Sample Film Paper on The Exorcist Film
The past few years have seen the popularity of horror films rising significantly even though opinions regarding the said popularity vary from one individual to another. It is possible for one to argue that the supposed popularity may arise from the fear of the unknown or sickening experiences encountered by viewers of the same. Like other films, horror films have different implications on viewers, and therefore, the religious and mythical impacts of “The Exorcist,” which is a horror film, are explored.
Most viewers who follow the works of William Friedkin, such as “The Exorcist” can agree that he is an avid ally of spirituality. While watching the movie, a person’s religious or spiritual belief is not significant because its haunting nature and verisimilitude have adverse impacts on all.

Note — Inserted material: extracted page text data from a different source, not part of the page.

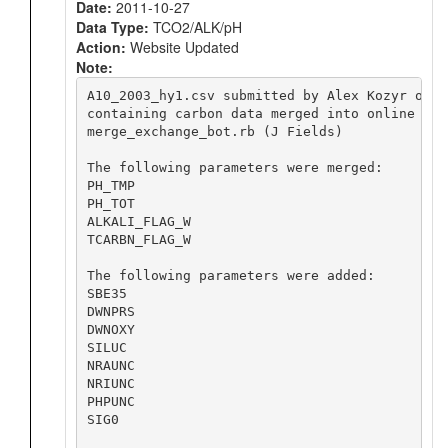
Date:
2011-10-27
Data Type:
TCO2/ALK/pH
Action:
Website Updated
Note:
A10_2003_hy1.csv submitted by Alex Kozyr on 20
containing carbon data merged into online file
merge_exchange_bot.rb (J Fields)

The following parameters were merged:

PH_TMP

PH_TOT

ALKALI_FLAG_W

TCARBN_FLAG_W

The following parameters were added:

SBE35

DWNPRS

DWNOXY

SILUC

NRAUNC

NRIUNC

PHPUNC

SIG0
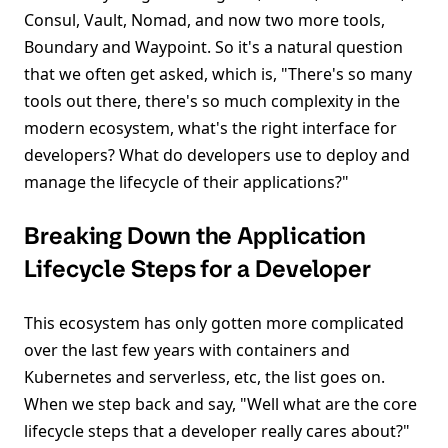
Consul, Vault, Nomad, and now two more tools,
Boundary and Waypoint. So it's a natural question
that we often get asked, which is, "There's so many
tools out there, there's so much complexity in the
modern ecosystem, what's the right interface for
developers? What do developers use to deploy and
manage the lifecycle of their applications?"
Breaking Down the Application
Lifecycle Steps for a Developer
This ecosystem has only gotten more complicated
over the last few years with containers and
Kubernetes and serverless, etc, the list goes on.
When we step back and say, "Well what are the core
lifecycle steps that a developer really cares about?"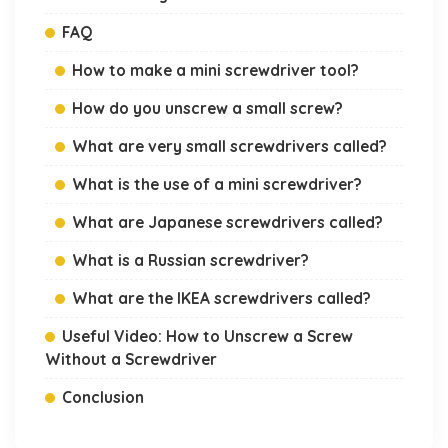
FAQ
How to make a mini screwdriver tool?
How do you unscrew a small screw?
What are very small screwdrivers called?
What is the use of a mini screwdriver?
What are Japanese screwdrivers called?
What is a Russian screwdriver?
What are the IKEA screwdrivers called?
Useful Video: How to Unscrew a Screw
Without a Screwdriver
Conclusion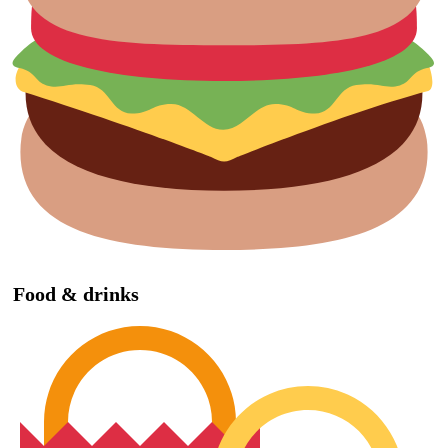
Food & drinks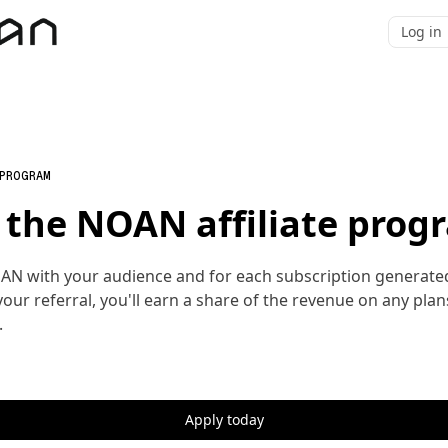
Log in
 PROGRAM
n the NOAN affiliate prog
AN with your audience and for each subscription generate
our referral, you'll earn a share of the revenue on any plan
.
Apply today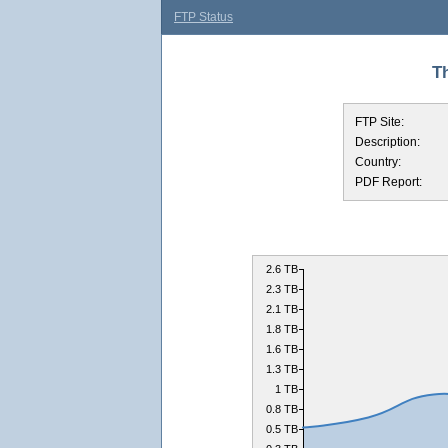
FTP Status
Th
FTP Site:
Description:
Country:
PDF Report:
2.6 TB
2.3 TB
2.1 TB
1.8 TB
1.6 TB
1.3 TB
1 TB
0.8 TB
0.5 TB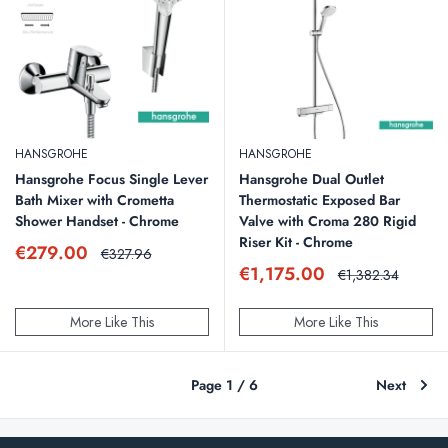
HANSGROHE
HANSGROHE
Hansgrohe Focus Single Lever
Hansgrohe Dual Outlet
Bath Mixer with Crometta
Thermostatic Exposed Bar
Shower Handset - Chrome
Valve with Croma 280 Rigid
Riser Kit - Chrome
Sale
€279.00
Regular
€327.96
price
price
Sale
€1,175.00
Regular
€1,382.34
price
price
More Like This
More Like This
Page 1 / 6
Next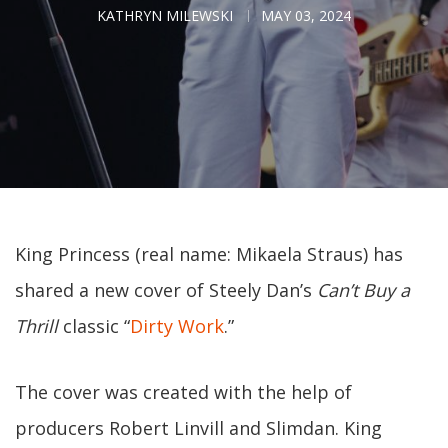
KATHRYN MILEWSKI
MAY 03, 2024
King Princess (real name: Mikaela Straus) has
shared a new cover of Steely Dan’s
Can’t Buy a
Thrill
classic “
Dirty Work
.”
The cover was created with the help of
producers Robert Linvill and Slimdan. King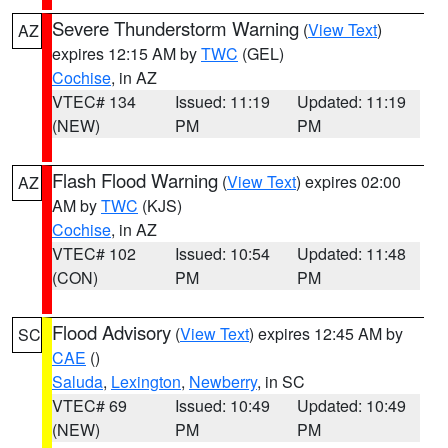
Severe Thunderstorm Warning
(
View Text
)
AZ
expires 12:15 AM by
TWC
(GEL)
Cochise
, in AZ
VTEC# 134
Issued: 11:19
Updated: 11:19
(NEW)
PM
PM
Flash Flood Warning
(
View Text
) expires 02:00
AZ
AM by
TWC
(KJS)
Cochise
, in AZ
VTEC# 102
Issued: 10:54
Updated: 11:48
(CON)
PM
PM
Flood Advisory
(
View Text
) expires 12:45 AM by
SC
CAE
()
Saluda
,
Lexington
,
Newberry
, in SC
VTEC# 69
Issued: 10:49
Updated: 10:49
(NEW)
PM
PM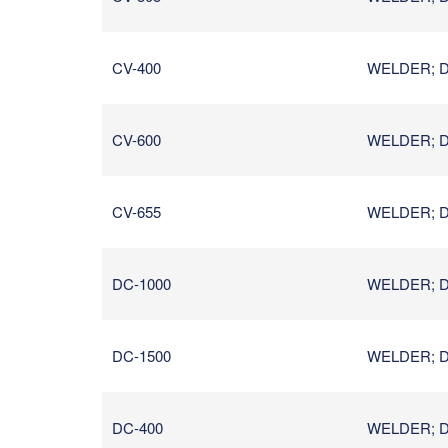
CV-400
WELDER; D
CV-600
WELDER; D
CV-655
WELDER; D
DC-1000
WELDER; D
DC-1500
WELDER; D
DC-400
WELDER; D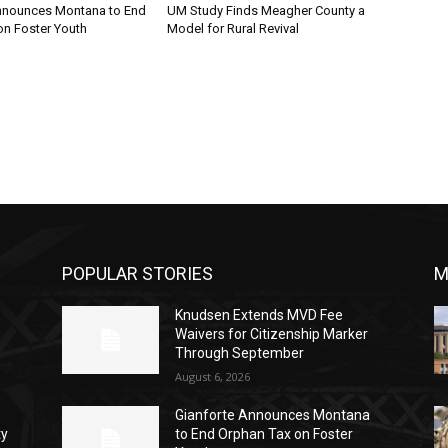
nnounces Montana to End
UM Study Finds Meagher County a
on Foster Youth
Model for Rural Revival
POPULAR STORIES
M
Knudsen Extends MVD Fee
Waivers for Citizenship Marker
Through September
August 6, 2026
Gianforte Announces Montana
ty
to End Orphan Tax on Foster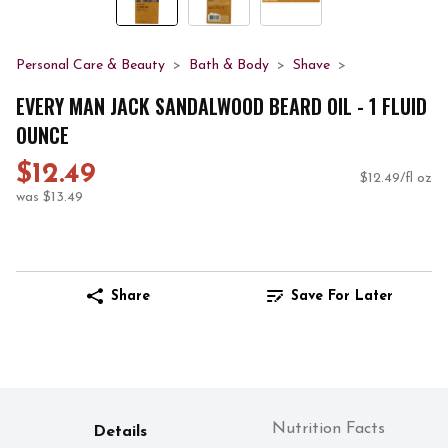
Personal Care & Beauty
Bath & Body
Shave
EVERY MAN JACK SANDALWOOD BEARD OIL - 1 FLUID
OUNCE
$12.49
$12.49/fl oz
was $13.49
Share
Save For Later
Nutrition Facts
Details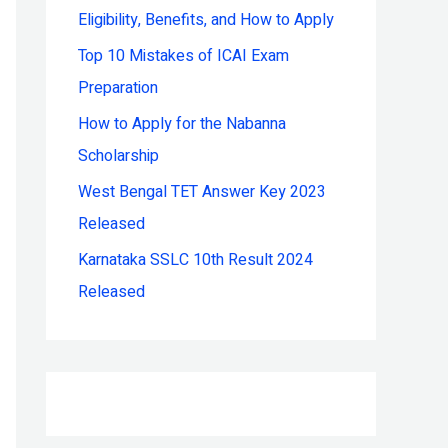
Eligibility, Benefits, and How to Apply
r
:
Top 10 Mistakes of ICAI Exam
Preparation
How to Apply for the Nabanna
Scholarship
West Bengal TET Answer Key 2023
Released
Karnataka SSLC 10th Result 2024
Released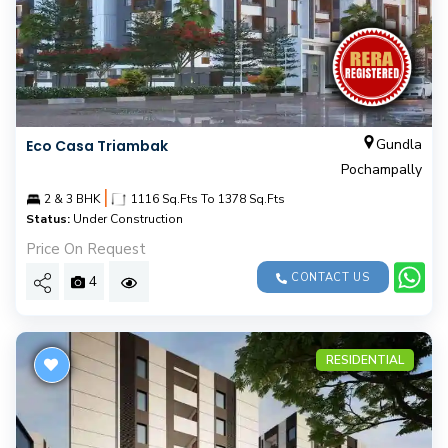
Gundla
Eco Casa Triambak
Pochampally
|
2 & 3 BHK
1116 Sq.Fts To 1378 Sq.Fts
Status:
Under Construction
Price On Request
CONTACT US
4
RESIDENTIAL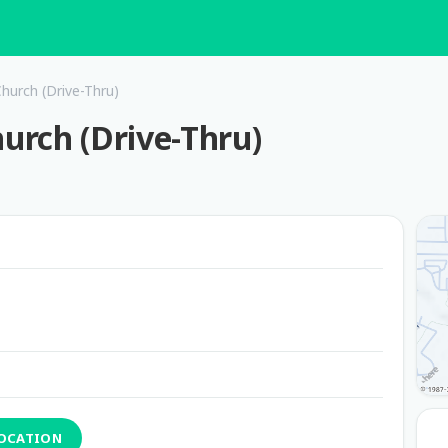
Church (Drive-Thru)
hurch (Drive-Thru)
LOCATION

Staunchest believers too are afraid of the concept of possession and the flexibility to embrace faith. “The Exorcist” is based on the Blatty’s novel, and Friedkin’s work develops the book through more practical effects leaving the spiritual experience of the audience traumatized and assaulted.
The horrifying scenes showcased in the film make the religious theme more powerful. The vulgar spectacle of the film insults moral beliefs of many religious devotees as well as non-religious persons. There were increased reports of cardiac arrests, miscarriages, vomiting, and other consequences for viewers of the film causing a media frenzy. The film bombards viewers with devilish information until the climax of exorcism. The gruelling scenes of the medical examinations performed on the main antagonist Reagan have even worse impacts on viewers even though it brings hope on religious viewers when the said person is recommended to a psychiatrist and Catholic priest. Towards the end, the church approves exorcism of the supposed demonic powers leading to questions about dangerous predatorial dynamics of human existence.